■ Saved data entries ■

==*==

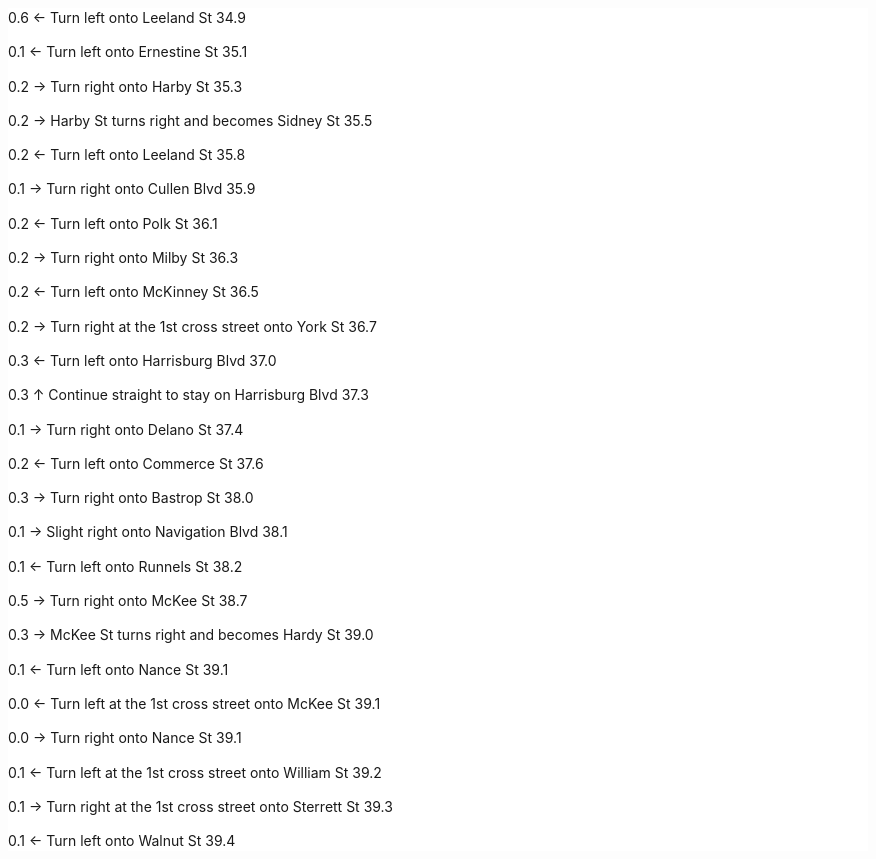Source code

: 0.6 ← Turn left onto Leeland St 34.9


0.1 ← Turn left onto Ernestine St 35.1


0.2 → Turn right onto Harby St 35.3


0.2 → Harby St turns right and becomes Sidney St 35.5


0.2 ← Turn left onto Leeland St 35.8


0.1 → Turn right onto Cullen Blvd 35.9


0.2 ← Turn left onto Polk St 36.1


0.2 → Turn right onto Milby St 36.3


0.2 ← Turn left onto McKinney St 36.5


0.2 → Turn right at the 1st cross street onto York St 36.7


0.3 ← Turn left onto Harrisburg Blvd 37.0


0.3 ↑ Continue straight to stay on Harrisburg Blvd 37.3


0.1 → Turn right onto Delano St 37.4


0.2 ← Turn left onto Commerce St 37.6


0.3 → Turn right onto Bastrop St 38.0


0.1 → Slight right onto Navigation Blvd 38.1


0.1 ← Turn left onto Runnels St 38.2


0.5 → Turn right onto McKee St 38.7


0.3 → McKee St turns right and becomes Hardy St 39.0


0.1 ← Turn left onto Nance St 39.1


0.0 ← Turn left at the 1st cross street onto McKee St 39.1


0.0 → Turn right onto Nance St 39.1


0.1 ← Turn left at the 1st cross street onto William St 39.2


0.1 → Turn right at the 1st cross street onto Sterrett St 39.3


0.1 ← Turn left onto Walnut St 39.4
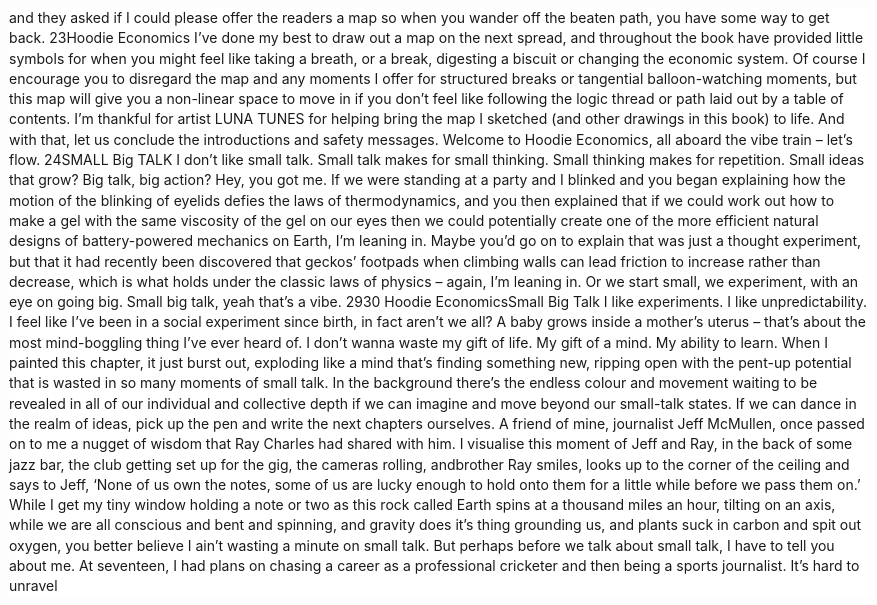 and they asked if I could please offer the readers a map so when
you wander off the beaten path, you have some way to get back.
23Hoodie Economics
I’ve done my best to draw out a map on the next spread, and
throughout the book have provided little symbols for when you
might feel like taking a breath, or a break, digesting a biscuit or
changing the economic system. Of course I encourage you to
disregard the map and any moments I offer for structured breaks
or tangential balloon-watching moments, but this map will give
you a non-linear space to move in if you don’t feel like following
the logic thread or path laid out by a table of contents. I’m thankful
for artist LUNA TUNES for helping bring the map I sketched (and
other drawings in this book) to life.
And with that, let us conclude the introductions and safety
messages. Welcome to Hoodie Economics, all aboard the vibe
train – let’s flow.
24SMALL Big TALK
I don’t like small talk. Small talk makes for small thinking. Small
thinking makes for repetition.
Small ideas that grow? Big talk, big action? Hey, you got me.
If we were standing at a party and I blinked and you began
explaining how the motion of the blinking of eyelids defies the laws
of thermodynamics, and you then explained that if we could work
out how to make a gel with the same viscosity of the gel on our
eyes then we could potentially create one of the more efficient
natural designs of battery-powered mechanics on Earth, I’m
leaning in. Maybe you’d go on to explain that was just a thought
experiment, but that it had recently been discovered that geckos’
footpads when climbing walls can lead friction to increase rather
than decrease, which is what holds under the classic laws of
physics – again, I’m leaning in.
Or we start small, we experiment, with an eye on going big.
Small big talk, yeah that’s a vibe.
2930
Hoodie EconomicsSmall Big Talk
I like experiments. I like unpredictability. I feel like I’ve been in
a social experiment since birth, in fact aren’t we all? A baby grows
inside a mother’s uterus – that’s about the most mind-boggling
thing I’ve ever heard of. I don’t wanna waste my gift of life. My gift
of a mind. My ability to learn.
When I painted this chapter, it just burst out, exploding like a
mind that’s finding something new, ripping open with the pent-up
potential that is wasted in so many moments of small talk. In the
background there’s the endless colour and movement waiting
to be revealed in all of our individual and collective depth if we
can imagine and move beyond our small-talk states. If we can
dance in the realm of ideas, pick up the pen and write the next
chapters ourselves.
A friend of mine, journalist Jeff McMullen, once passed on to
me a nugget of wisdom that Ray Charles had shared with him.
I visualise this moment of Jeff and Ray, in the back of some jazz
bar, the club getting set up for the gig, the cameras rolling, andbrother Ray smiles, looks up to the corner of the ceiling and says
to Jeff, ‘None of us own the notes, some of us are lucky enough to
hold onto them for a little while before we pass them on.’
While I get my tiny window holding a note or two as this rock
called Earth spins at a thousand miles an hour, tilting on an axis,
while we are all conscious and bent and spinning, and gravity does
it’s thing grounding us, and plants suck in carbon and spit out
oxygen, you better believe I ain’t wasting a minute on small talk.
But perhaps before we talk about small talk, I have to tell you
about me.
At seventeen, I had plans on chasing a career as a professional
cricketer and then being a sports journalist. It’s hard to unravel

==*==

Exclude every picture and copy the remaining data exactly.

Source code

: 0.6 ← Turn left onto Leeland St 34.9


0.1 ← Turn left onto Ernestine St 35.1


0.2 → Turn right onto Harby St 35.3


0.2 → Harby St turns right and becomes Sidney St 35.5


0.2 ← Turn left onto Leeland St 35.8


0.1 → Turn right onto Cullen Blvd 35.9


0.2 ← Turn left onto Polk St 36.1


0.2 → Turn right onto Milby St 36.3


0.2 ← Turn left onto McKinney St 36.5


0.2 → Turn right at the 1st cross street onto York St 36.7


0.3 ← Turn left onto Harrisburg Blvd 37.0


0.3 ↑ Continue straight to stay on Harrisburg Blvd 37.3


0.1 → Turn right onto Delano St 37.4


0.2 ← Turn left onto Commerce St 37.6


0.3 → Turn right onto Bastrop St 38.0


0.1 → Slight right onto Navigation Blvd 38.1


0.1 ← Turn left onto Runnels St 38.2


0.5 → Turn right onto McKee St 38.7


0.3 → McKee St turns right and becomes Hardy St 39.0


0.1 ← Turn left onto Nance St 39.1


0.0 ← Turn left at the 1st cross street onto McKee St 39.1


0.0 → Turn right onto Nance St 39.1


0.1 ← Turn left at the 1st cross street onto William St 39.2


0.1 → Turn right at the 1st cross street onto Sterrett St 39.3


0.1 ← Turn left onto Walnut St 39.4
 and they asked if I could please offer the readers a map so when
you wander off the beaten path, you have some way to get back.
23Hoodie Economics
I’ve done my best to draw out a map on the next spread, and
throughout the book have provided little symbols for when you
might feel like taking a breath, or a break, digesting a biscuit or
changing the economic system. Of course I encourage you to
disregard the map and any moments I offer for structured breaks
or tangential balloon-watching moments, but this map will give
you a non-linear space to move in if you don’t feel like following
the logic thread or path laid out by a table of contents. I’m thankful
for artist LUNA TUNES for helping bring the map I sketched (and
other drawings in this book) to life.
And with that, let us conclude the introductions and safety
messages. Welcome to Hoodie Economics, all aboard the vibe
train – let’s flow.
24SMALL Big TALK
I don’t like small talk. Small talk makes for small thinking. Small
thinking makes for repetition.
Small ideas that grow? Big talk, big action? Hey, you got me.
If we were standing at a party and I blinked and you began
explaining how the motion of the blinking of eyelids defies the laws
of thermodynamics, and you then explained that if we could work
out how to make a gel with the same viscosity of the gel on our
eyes then we could potentially create one of the more efficient
natural designs of battery-powered mechanics on Earth, I’m
leaning in. Maybe you’d go on to explain that was just a thought
experiment, but that it had recently been discovered that geckos’
footpads when climbing walls can lead friction to increase rather
than decrease, which is what holds under the classic laws of
physics – again, I’m leaning in.
Or we start small, we experiment, with an eye on going big.
Small big talk, yeah that’s a vibe.
2930
Hoodie EconomicsSmall Big Talk
I like experiments. I like unpredictability. I feel like I’ve been in
a social experiment since birth, in fact aren’t we all? A baby grows
inside a mother’s uterus – that’s about the most mind-boggling
thing I’ve ever heard of. I don’t wanna waste my gift of life. My gift
of a mind. My ability to learn.
When I painted this chapter, it just burst out, exploding like a
mind that’s finding something new, ripping open with the pent-up
potential that is wasted in so many moments of small talk. In the
background there’s the endless colour and movement waiting
to be revealed in all of our individual and collective depth if we
can imagine and move beyond our small-talk states. If we can
dance in the realm of ideas, pick up the pen and write the next
chapters ourselves.
A friend of mine, journalist Jeff McMullen, once passed on to
me a nugget of wisdom that Ray Charles had shared with him.
I visualise this moment of Jeff and Ray, in the back of some jazz
bar, the club getting set up for the gig, the cameras rolling, andbrother Ray smiles, looks up to the corner of the ceiling and says
to Jeff, ‘None of us own the notes, some of us are lucky enough to
hold onto them for a little while before we pass them on.’
While I get my tiny window holding a note or two as this rock
called Earth spins at a thousand miles an hour, tilting on an axis,
while we are all conscious and bent and spinning, and gravity does
it’s thing grounding us, and plants suck in carbon and spit out
oxygen, you better believe I ain’t wasting a minute on small talk.
But perhaps before we talk about small talk, I have to tell you
about me.
At seventeen, I had plans on chasing a career as a professional
cricketer and then being a sports journalist. It’s hard to unravel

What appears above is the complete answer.